From looking at statutes and case law, a rollover IRA from a SEP or Simple IRA only gets $1 million of creditor protection. Bankruptcy code section 522(n) does not cover a rollover under section 408(d)(3).
Okay, now are inherited IRA protected from creditors? No. Not automatically. The Supreme Court ruled that IRAs that you inherit are not protected. Federal bankruptcy statutes allow their seizure. General creditors may take an IRA that you inherit.

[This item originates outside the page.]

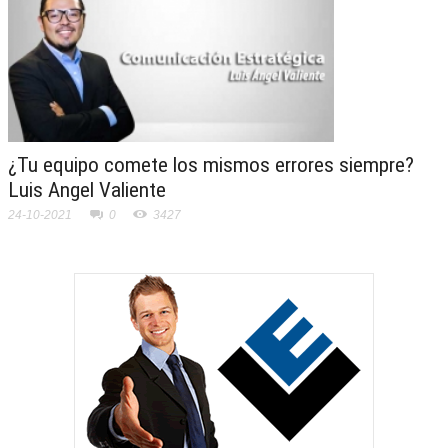
¿Tu equipo comete los mismos errores siempre?
Luis Angel Valiente
24-10-2021
0
3427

However, states can take additional provisions to such that IRAs maintain their protected status upon inheritance. Several states have taken such measures. As of this writing, those states include the following:
- New Jersey (In re: Norris, 550 B.R. 271)
- North Carolina
- South Carolina
Additional Creditor Exemptions
There are many other types of exemptions to protect you from lawsuits besides the IRA creditor protection in each state. For example, one of these include the homestead exemption, that shields some or (rarely) all of the equity in your home. In addition, there are tenancy by the entirety states that offer some judgement protection. Then, there are the ones that expose married couples to greater risk such as the community property states. Another interesting option for the residents of one state that keeps creditors at bay is the California Secure Choice Retirement Savings Program. Moreover, states and territories offer wage garnishment exemptions that vary by region.
The above is for informational purposes with respect to IRA creditor protection by state and is not to be considered tax or legal advice. As such, the author believes it is accurate at the time of its writing but the author or associated parties make no guarantees. Further, if such advice is needed, seek the services of a qualified, licensed, practicing attorney and/or accountant.